Bill Clinton: El expresidente Clinton, a quien debemos la creación de esa famosa lista, no ha podido borrar de su legado el escándalo sexual que lo enfrentó a un juicio político en 1998. Pero eso es apenas la superficie. Su relación con Jeffrey Epstein — acusado de tráfico sexual de menores— y los registros de vuelos en el tristemente célebre “Lolita Express” son un recordatorio incómodo de la doble moral norteamericana. Mientras se construyen listas para perseguir narcos y empresarios extranjeros, los abusos dentro de sus propias élites se esconden bajo el tapete del poder.
Y si hablamos de poder, la llamada **Fundación Clinton** es otro símbolo de contradicción: presentada como una organización filantrópica, fue objeto de múltiples cuestionamientos por recibir millones de dólares de gobiernos y corporaciones extranjeras justo cuando Hillary Clinton ejercía como Secretaria de Estado. En cualquier otro país, eso se llamaría tráfico de influencias; en Estados Unidos, se llama “diplomacia”.
Hillary y la política del doble filo la señora con moral importada: la del discurso humanitario que encubre intervenciones militares. Bajo su gestión, Libia fue destruida, miles de civiles murieron y un país estable terminó convertido en un campo de guerra y esclavitud moderna. Sin embargo, esa misma voz que autorizó bombardeos, exige a otros “respetar el orden internacional”. Es la retórica del imperio: matar en nombre de la paz, sancionar en nombre de la justicia y dominar en nombre de la libertad.
Donald Trump no cambió el juego: lo perfeccionó. Convirtió las sanciones económicas en un arma directa de presión política. Congelar cuentas, bloquear créditos, aislar gobiernos: ese es el nuevo campo de batalla. La excusa es siempre la misma: “corrupción”, “narcotráfico” o “amenaza a la democracia”. Pero detrás de cada medida hay intereses económicos, rivalidades energéticas y estrategias de sometimiento. Si mañana Petro —o cualquier otro líder latinoamericano— ve sus activos congelados, no será por ética ni por justicia, sino por conveniencia y control.
Aquí no se trata de si Petro es bueno o malo, porque ningún presidente lo es. De lo que realmente se trata es de la gente común, de un país cansado de que unos presidentes psicópatas se crean superiores a los demás y, de paso, se lleven por delante a los ciudadanos inocentes.
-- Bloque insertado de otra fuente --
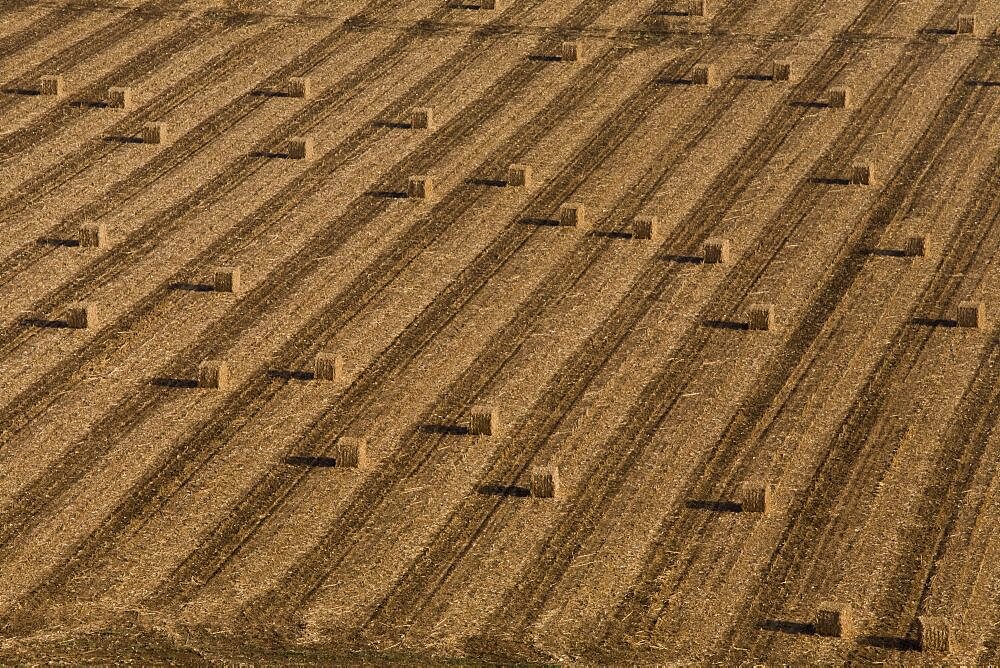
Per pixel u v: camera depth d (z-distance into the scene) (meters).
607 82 173.62
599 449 116.69
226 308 135.25
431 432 119.19
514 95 171.25
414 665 96.50
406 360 127.88
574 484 113.00
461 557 106.12
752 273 139.00
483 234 145.88
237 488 113.19
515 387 124.12
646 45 181.50
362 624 100.25
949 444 116.31
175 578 104.62
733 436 117.81
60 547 107.31
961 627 98.38
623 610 100.94
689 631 98.94
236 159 159.75
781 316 132.75
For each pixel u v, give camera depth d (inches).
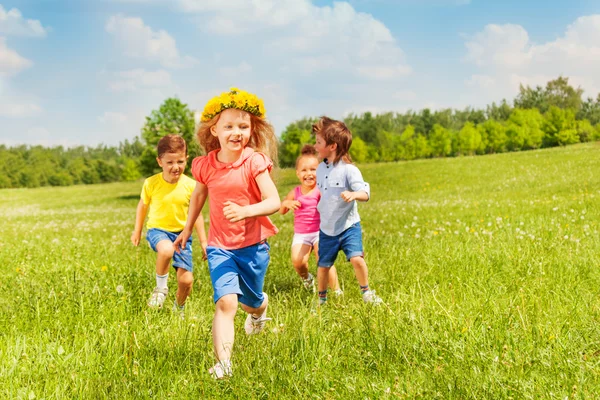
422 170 1306.6
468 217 425.1
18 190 2396.7
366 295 198.7
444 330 145.8
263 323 160.9
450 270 229.3
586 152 1230.9
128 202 1429.6
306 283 232.4
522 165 1107.3
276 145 154.6
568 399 107.0
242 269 146.3
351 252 202.4
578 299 172.2
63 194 1966.0
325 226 207.9
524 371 119.6
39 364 137.1
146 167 1665.8
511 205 478.9
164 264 199.5
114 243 381.1
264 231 148.3
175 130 1620.3
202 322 172.2
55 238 438.0
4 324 174.7
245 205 144.8
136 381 125.6
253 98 142.6
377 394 113.4
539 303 169.8
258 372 127.6
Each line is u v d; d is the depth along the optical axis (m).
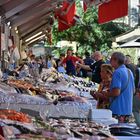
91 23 34.75
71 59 20.17
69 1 16.25
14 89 7.44
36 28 25.19
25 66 13.64
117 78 7.86
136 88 11.81
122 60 8.00
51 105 6.75
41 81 11.41
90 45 34.72
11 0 11.17
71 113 6.64
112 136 4.80
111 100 7.95
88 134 4.74
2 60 12.78
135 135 5.16
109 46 34.75
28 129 4.61
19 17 15.86
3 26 12.95
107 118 6.38
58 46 34.78
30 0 12.05
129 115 8.02
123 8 12.14
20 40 25.08
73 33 34.78
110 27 35.16
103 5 12.70
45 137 4.36
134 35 23.38
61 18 20.02
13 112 5.45
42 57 25.12
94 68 15.88
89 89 11.34
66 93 8.61
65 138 4.38
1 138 4.22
La moral como herramienta de guerra: La llamada “moral estadounidense” no es un principio: es un instrumento. Sirve para señalar, dividir, castigar y reordenar el tablero global según su conveniencia. Estados Unidos impone reglas que no cumple, exige pureza que no practica y predica virtudes que su propia historia desmiente. Basta recordar Vietnam, Irak, Afganistán, Libia, las cárceles secretas y las corporaciones que saquean recursos bajo banderas de libertad.
La “Lista Clinton” no es una política de justicia, es una muestra de arrogancia imperial. Una máscara legal para castigar a quienes no obedecen el guion de Washington. Una herramienta para vestir de ley lo que, en el fondo, es puro poder.
El sur ya no debe aceptar sermones del norte
Conclusión
Los pueblos Suramericanos llevan siglos soportando el dedo acusador de los mismos que controlan los bancos, los medios y los ejércitos del mundo. Ya es hora de hablar claro: Estados Unidos no tiene autoridad moral para dictar conducta a nadie. Su historia está manchada de intervenciones, conspiraciones, manipulación mediática y explotación. Si alguien debe rendir cuentas ante el mundo, son ellos.
Porque el verdadero narcotráfico no es el de los barrios pobres ni de los campesinos que sobreviven; es el del dinero sucio que fluye por Wall Street. La verdadera corrupción no es el pueblo Suramericano; es la del sistema financiero global que protege a los poderosos y castiga a los débiles.
El verdadero crimen, imperdonable, es de quienes pregonan ‘dignidad’ mientras sus propios abusos los gobiernan, encerrados en un palacio de hipocresía y corrupción.